Temps de lecture: 2 minutes
«J’étais mort, mais j’ai ressuscité.» Ouf diront ses partisans, le coup est passé tout près. Heureusement pour eux, la Révolution cubaine n’est pas encore orpheline. Quatre ans après s’être retiré des affaires politiques pour raisons de santé, Fidel Castro, qui semble remit de ses différentes opérations, sort de son silence et parle à un média étranger. En l’occurrence au quotidien mexicain La Jornada, journal de gauche, et à sa directrice, Carmen Lira Saade, à qui il a accordé un entretien de près de 5 heures (1). Un véritable scoop pour ce média, qui n’a jamais caché son soutien au Líder Máximo.
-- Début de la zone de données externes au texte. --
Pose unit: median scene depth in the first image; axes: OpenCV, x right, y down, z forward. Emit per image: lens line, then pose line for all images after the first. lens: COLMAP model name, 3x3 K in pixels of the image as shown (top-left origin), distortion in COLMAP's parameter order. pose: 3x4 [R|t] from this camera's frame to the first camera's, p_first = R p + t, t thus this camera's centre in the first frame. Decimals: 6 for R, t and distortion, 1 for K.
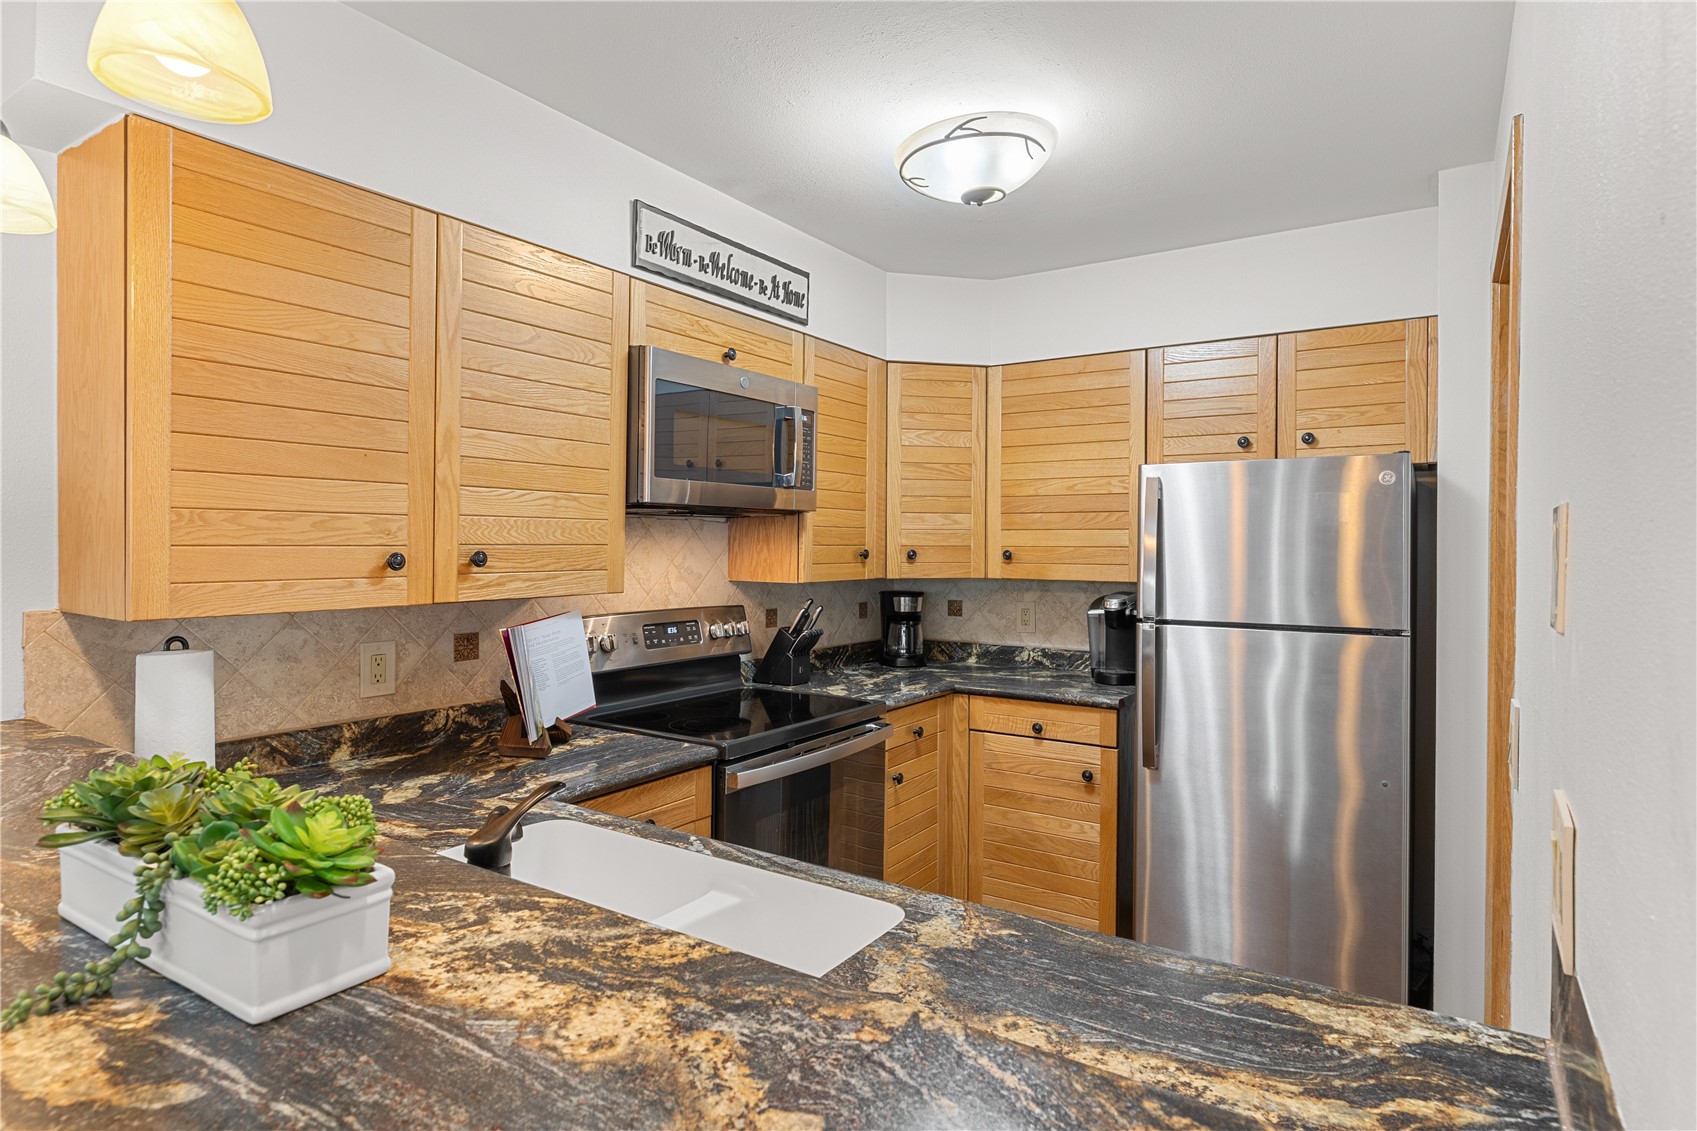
lens RADIAL K [[913.8, 0, 877.0], [0, 913.8, 549.6], [0, 0, 1]] dist [0.000980, -0.000316]
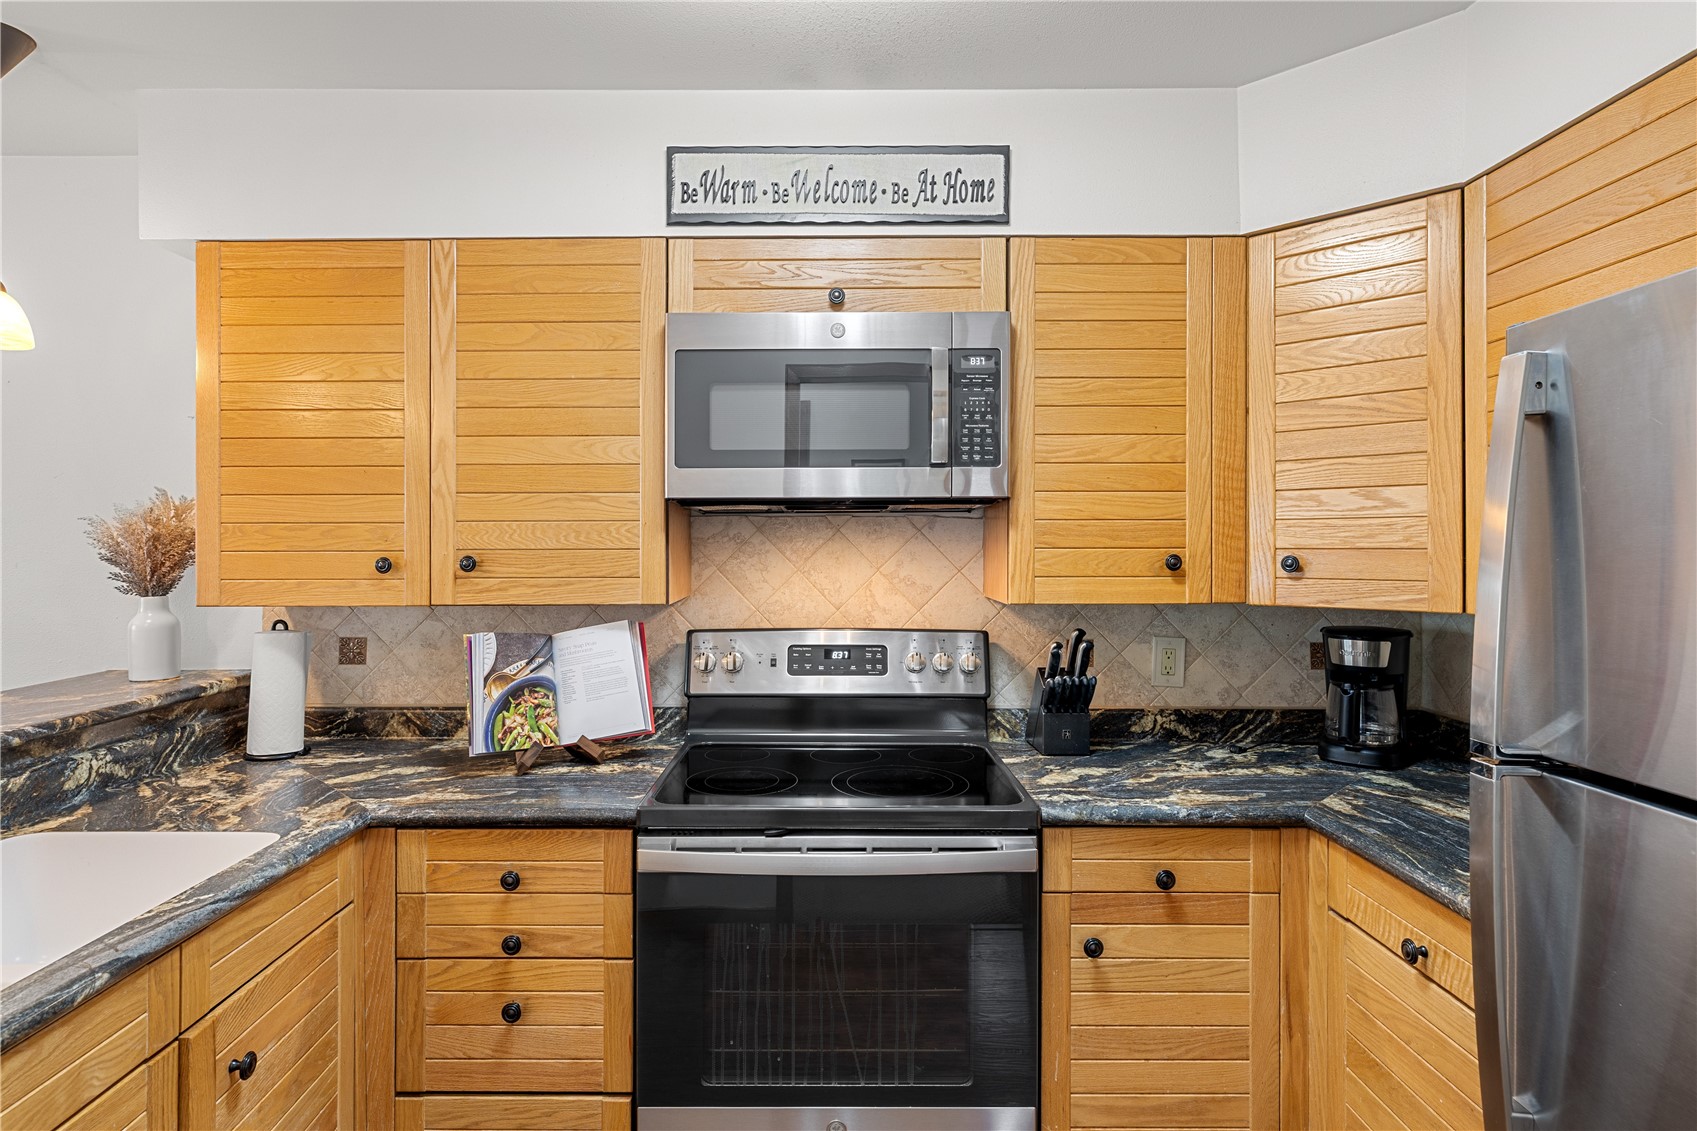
lens RADIAL K [[913.8, 0, 813.4], [0, 913.8, 535.8], [0, 0, 1]] dist [0.000980, -0.000316]
pose [[0.527929, -0.014354, -0.849167, 0.460612], [-0.000833, 0.999848, -0.017419, -0.002521], [0.849288, 0.009903, 0.527836, 0.576008]]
Après toutes ces années sans parler, Castro avait bien des choses à dire, pouvait-on penser. Alors oui durant 5 heures il a bien parlé de tout, sauf du principal, c’est-à-dire de Cuba. Il faut dire que depuis qu’il a laissé les commandes à son frère Raúl en 2008 après avoir renoncé à une partie de ses fonctions en 2006, la situation cubaine n’a cessé d’empirer. A tel point que de plus en plus de Cubains critiquent ouvertement le régime, n’en pouvant plus de manquer de tout.
Contre la guerre nucléaire
A 84 ans, Castro avoue pourtant ne pas vouloir en rester là, n’en déplaise à ses opposants et détracteurs. «Il me reste encore des choses à faire», explique-t-il avant de revenir sur son état physique et d’avouer qu’il avait beaucoup maigri (descendant à 66 kilos) mais qu’il reprend des forces aujourd’hui. Très fier d’annoncer au monde qu’il arrive à faire «600 pas sans aide, sans une canne.» Un exploit, après avoir failli passer l’arme à gauche. «La seule chose que j’espérais, c’était que le monde s’arrête, pour ne pas perdre une miette de ce qui se passait.» «Et quand vous avez ressuscité, Commandante, qu’avez-vous trouvé?», lui demande la journaliste. «Un monde qui était devenu fou», répond-il en souriant.
Celui qui continue de lire 200 à 300 dépêches d’agences de presse par jour et des dizaines de livres par mois parle donc de la marche du monde et de son nouveau cheval de bataille : créer un mouvement contre la guerre nucléaire. Rien de moins. Le Caudillo est persuadé qu’un conflit de ce genre entre les Etats-Unis et l’Iran va avoir lieu. «Il s’agit de créer une force de persuasion internationale pour éviter que cette menace colossale ne se réalise.» Une vision pessimiste, erronée pour certains, un écran de fumée pour d’autres. Car pendant qu’il brandit la menace d’une éventuelle attaque nucléaire, il ne parle pas de Cuba.
Internet et liberté d'expression
Ou si peu. Durant sa convalescence, le Comandante a découvert Internet et il ne tarit pas d’éloge sur les «nouveaux» médias, tels que Wikileaks. Or, sur l’île, très peu de personnes peuvent se connecter au web. La faute aux Etats-Unis selon lui et à leur refus de laisser Cuba accéder à un câble sous-marin de fibre optique passant près de leurs côtes. N’oublions pas cependant que la liberté d’expression n’existe pas là-bas et que le moindre dissident qui élève la voix est emprisonné, accusé d’être un traître, un contre-révolutionnaire à la solde de ces mêmes Etats-Unis.
Mais pas un mot sur la situation économique et politique du pays. Rien sur les restrictions mises en place par son frère, qui a supprimé de nombreuses aides à la population et qui pèsent de plus en plus lourd sur le quotidien des Cubains. Les caisses de l’Etat sont vides, les fonctionnaires doivent dorénavant payer leurs repas, les plus âgés ne touchent plus les subventions pour acheter leurs cigarettes («ce ne sont pas des produits de première nécessité», dixit Raúl) qu’ils revendaient au marché noir pour joindre les deux bouts.
Certes, un soupçon d’économie de marché a été saupoudré et de plus en plus d’habitants cumulent plusieurs emplois et se mettent à leur compte (coiffeurs, taxis), mais les carnets de rationnement sont encore en vigueur. Des carnets qui ne servent pas à grand-chose quand les étals sont vides.
Politiquement, point d’ouverture. Si la libération de 52 prisonniers politiques cet été avait pu apparaître à certains comme un assouplissement du régime, il n’en est rien. D’autres opposants continuent d’être arrêtés tous les jours. Bref, après quatre ans de silence du Líder Máximo et après 49 ans de pouvoir des Castro, Cuba semble ne pas être prête de sortir de ce qu’il faut bien appeler une dictature.
Marc Fernandez
(1) Retrouvez la traduction d’une partie de cet entretien sur Courrier International.